ADCIRC (ADvanced CIRCulation), developed over the last 20 years, is a hydrodynamic model capable of simulating water surface elevation and velocity fields in lakes, bays, estuaries, and oceans. The model is based on the full non-linear St. Venant (shallow water) equations, using the traditional hydrostatic pressure and Boussinesq approximations; the equations are discretized in space using linear finite elements, while time is discretized using an efficient split-step Crank-Nicolson algorithm. Model features include the following: both 2D depth integrated and 3D modes; linear or fully nonlinear equations; Cartesian or spherical coordinates; consistent or lumped mass matrices; Dirichlet, flux, or radiation boundary conditions; surface stress, flux, and tidal potential forcings; least squares analysis of harmonic constituents; wetting/drying of near-shore elements; fully-implicit time marching and, a preprocessor to optimize the code for various computer architectures.
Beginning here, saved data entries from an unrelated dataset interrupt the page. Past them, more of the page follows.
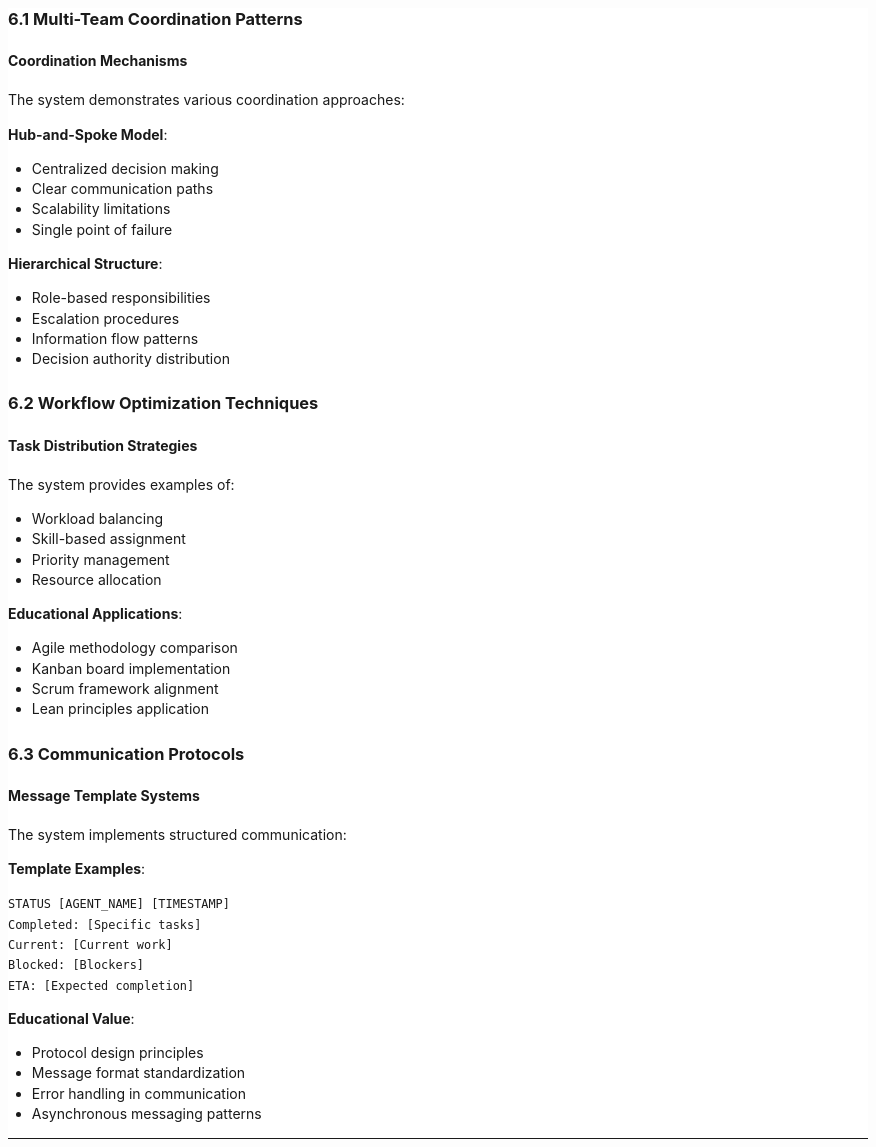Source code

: ### 6.1 Multi-Team Coordination Patterns

#### Coordination Mechanisms
The system demonstrates various coordination approaches:

**Hub-and-Spoke Model**:
- Centralized decision making
- Clear communication paths
- Scalability limitations
- Single point of failure

**Hierarchical Structure**:
- Role-based responsibilities
- Escalation procedures
- Information flow patterns
- Decision authority distribution

### 6.2 Workflow Optimization Techniques

#### Task Distribution Strategies
The system provides examples of:
- Workload balancing
- Skill-based assignment
- Priority management
- Resource allocation

**Educational Applications**:
- Agile methodology comparison
- Kanban board implementation
- Scrum framework alignment
- Lean principles application

### 6.3 Communication Protocols

#### Message Template Systems
The system implements structured communication:

**Template Examples**:
```
STATUS [AGENT_NAME] [TIMESTAMP]
Completed: [Specific tasks]
Current: [Current work]
Blocked: [Blockers]
ETA: [Expected completion]
```

**Educational Value**:
- Protocol design principles
- Message format standardization
- Error handling in communication
- Asynchronous messaging patterns

---
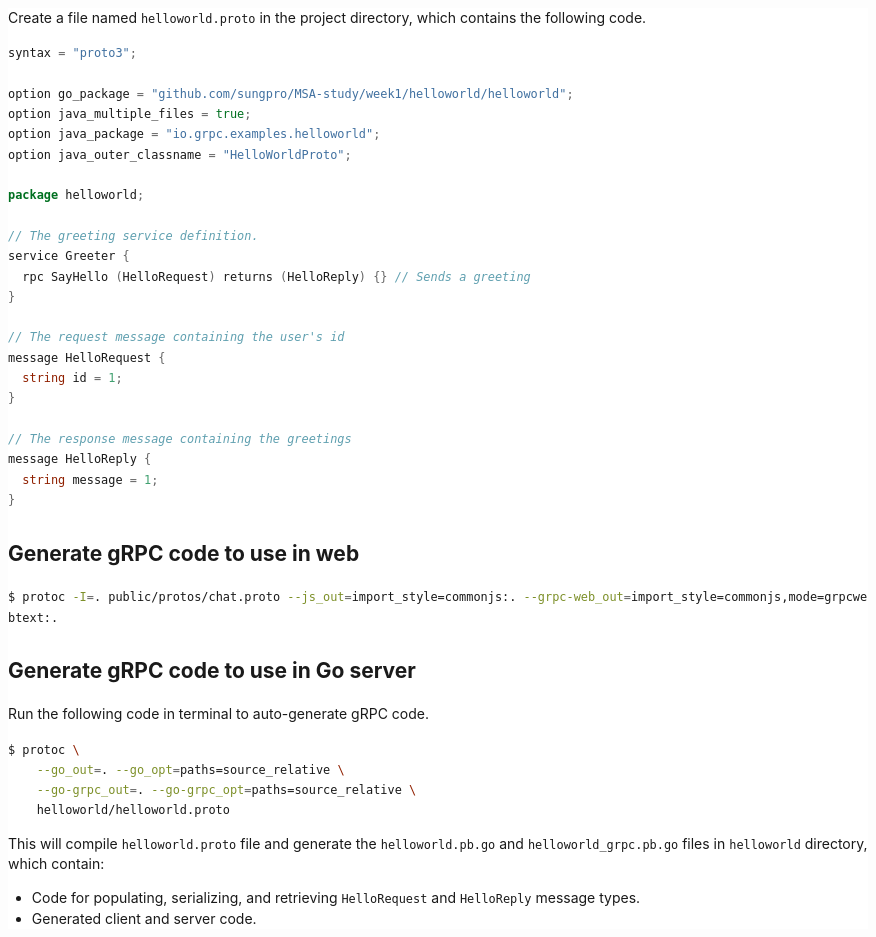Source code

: Create a file named `helloworld.proto` in the project directory, which contains the following code.

```go
syntax = "proto3";

option go_package = "github.com/sungpro/MSA-study/week1/helloworld/helloworld";
option java_multiple_files = true;
option java_package = "io.grpc.examples.helloworld";
option java_outer_classname = "HelloWorldProto";

package helloworld;

// The greeting service definition.
service Greeter {
  rpc SayHello (HelloRequest) returns (HelloReply) {} // Sends a greeting
}

// The request message containing the user's id
message HelloRequest {
  string id = 1;
}

// The response message containing the greetings
message HelloReply {
  string message = 1;
}
```




## Generate gRPC code to use in web

```sh
$ protoc -I=. public/protos/chat.proto --js_out=import_style=commonjs:. --grpc-web_out=import_style=commonjs,mode=grpcwebtext:.
```


## Generate gRPC code to use in Go server

Run the following code in terminal to auto-generate gRPC code.

```sh
$ protoc \
	--go_out=. --go_opt=paths=source_relative \
	--go-grpc_out=. --go-grpc_opt=paths=source_relative \
	helloworld/helloworld.proto
```

This will compile `helloworld.proto` file and generate the `helloworld.pb.go` and `helloworld_grpc.pb.go` files in `helloworld` directory, which contain:
-   Code for populating, serializing, and retrieving  `HelloRequest`  and  `HelloReply`  message types.
-   Generated client and server code.
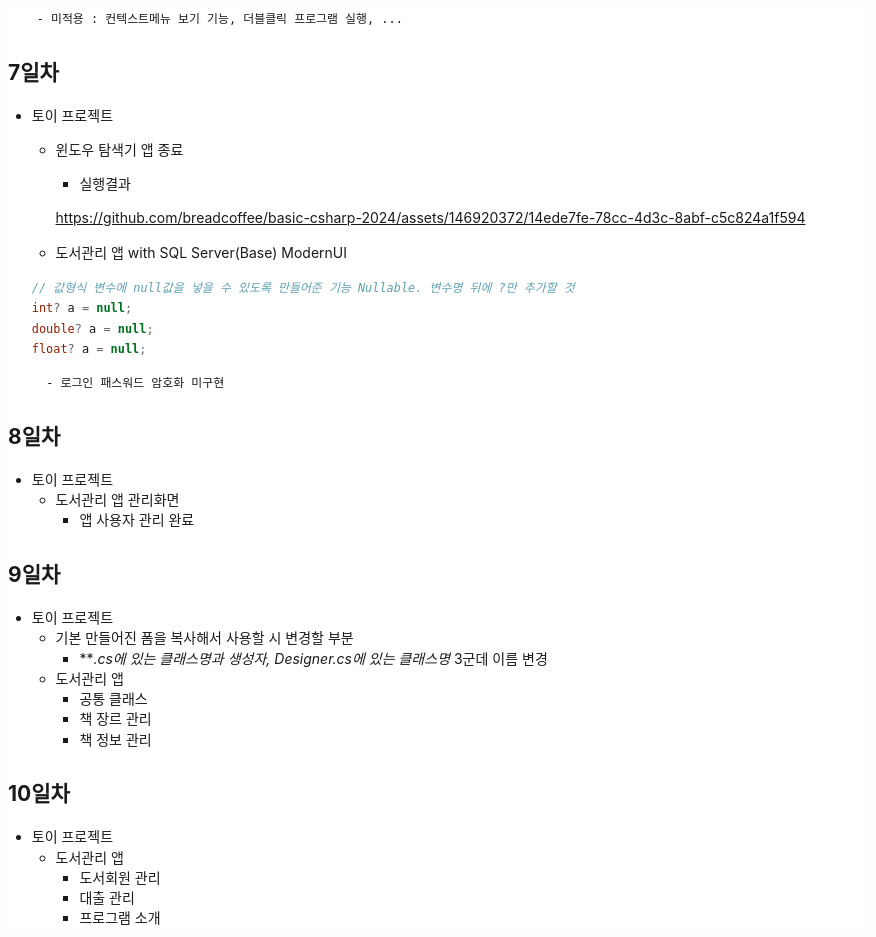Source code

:         - 미적용 : 컨텍스트메뉴 보기 기능, 더블클릭 프로그램 실행, ...

## 7일차
- 토이 프로젝트
    - 윈도우 탐색기 앱 종료
        - 실행결과

        https://github.com/breadcoffee/basic-csharp-2024/assets/146920372/14ede7fe-78cc-4d3c-8abf-c5c824a1f594

    - 도서관리 앱 with SQL Server(Base) ModernUI

    ```C#
    // 값형식 변수에 null값을 넣을 수 있도록 만들어준 기능 Nullable. 변수명 뒤에 ?만 추가할 것
    int? a = null;
    double? a = null;
    float? a = null;
    ```
        - 로그인 패스워드 암호화 미구현

## 8일차
- 토이 프로젝트
    - 도서관리 앱 관리화면
        - 앱 사용자 관리 완료

## 9일차
- 토이 프로젝트
    - 기본 만들어진 폼을 복사해서 사용할 시 변경할 부분
        - ***.cs에 있는 클래스명과 생성자, *Designer.cs에 있는 클래스명** 3군데 이름 변경
    - 도서관리 앱
        - 공통 클래스
        - 책 장르 관리
        - 책 정보 관리

## 10일차
- 토이 프로젝트
    - 도서관리 앱
        - 도서회원 관리
        - 대출 관리
        - 프로그램 소개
Over the years, the ADCIRC model has been supported by a number of federal and state agencies, with applications ranging from coastal dredging to larval transport to Naval fleet operations to hurricane storm surges. Recently, a transport algorithm has been added so that it is capable of prognostic baro-clinic simulations. Herein, we compare the performance of continuous and discontinuous Galerkin ("CG" and "DG," respectively) transport codes within the framework of the continuous hydrodynamic model; more specifically, the new codes are verified against known analytical solutions, examined for stability and convergence rates, and validated against experimental data. Results from verification studies show that both codes work well for low Peclet numbers (second order convergence), but only the DG code can capture the shock at high Peclet numbers. Results from the validation study show that both codes are able to capture the overall behavior of the "lock-exchange" experiment, although the DG is slightly more accurate. Parameter studies in the context of this lock-exchange experiment show that simulation results (both codes) are most sensitive to the value of the horizontal eddy viscosity. Global mass balance errors for both codes are much less than 1%.